Step-by-step explanation
As stated in the above information, certain types of fraud are hard for auditors to detect. The primary responsibility of detecting and preventing fraud rests with the governing board and the management. The governing board in particular has a fiduciary duty towards the shareholders who elected them. As such, in situations whereby there's been fraud the board should be investigated to determine who among the board members was linked to the fraud.
The corporate leaders, the CEO and the executive leaders including the management, should also be held accountable. They are also responsible for detecting and preventing fraud. The failure in the company shows that they were aware things were bad and instead pushed for misstatements in order to present the position of the firm to be good while in the real case it was not. In issues of fraud, this is the primary party that also needs to be investigated and be held liable for the loss.

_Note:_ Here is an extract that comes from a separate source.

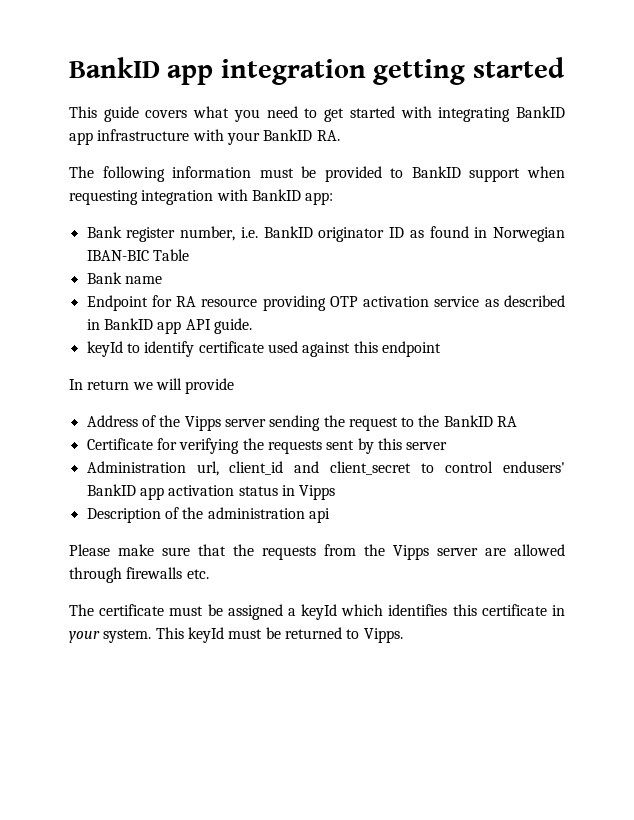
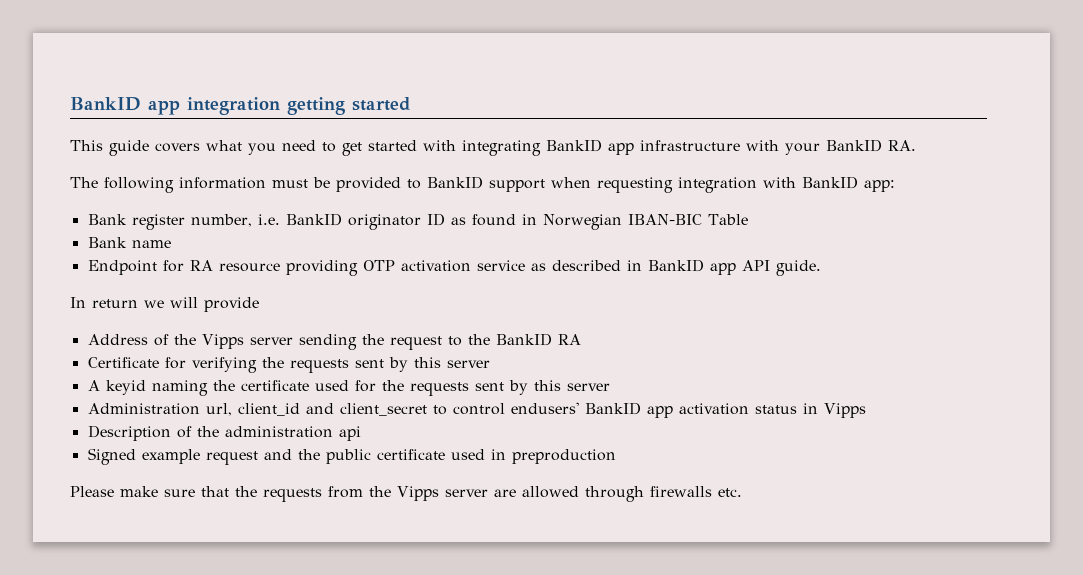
[86,341,441,357] // keyId to identify certificate used against this endpoint -> (821, 268) none
(448, 446) none -> [87,380,610,396] // A keyid naming the certificate used for the requests sent by this server
(330, 515) none -> [87,448,616,465] // Signed example request and the public certificate used in preproduction
[69,604,565,620] [69,627,403,643] // The certificate must be assigned a keyId which identifies this certificate in your system. This keyId must be returned to Vipps. -> (742, 492) none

The accountants, internal CPAs, who are responsible for preparing the financial statements should also be held liable. This is the party that is directed to manipulate the financial records and as certified accountants they ought to overcome such issues by practicing independence. For taking part in the fraudulent financial reporting knowingly, the accountants should be held liable.
Any other employee linked to the fraud should be held liable. If any employee participated in aiding the fraud and had the knowledge of what was going on but failed to report they can be held liable for the loss. There are employees who are not accountants but they are involved in the recording of financial transactions or the processing of transactions. If an employee is aware but is negligent, they should be held liable.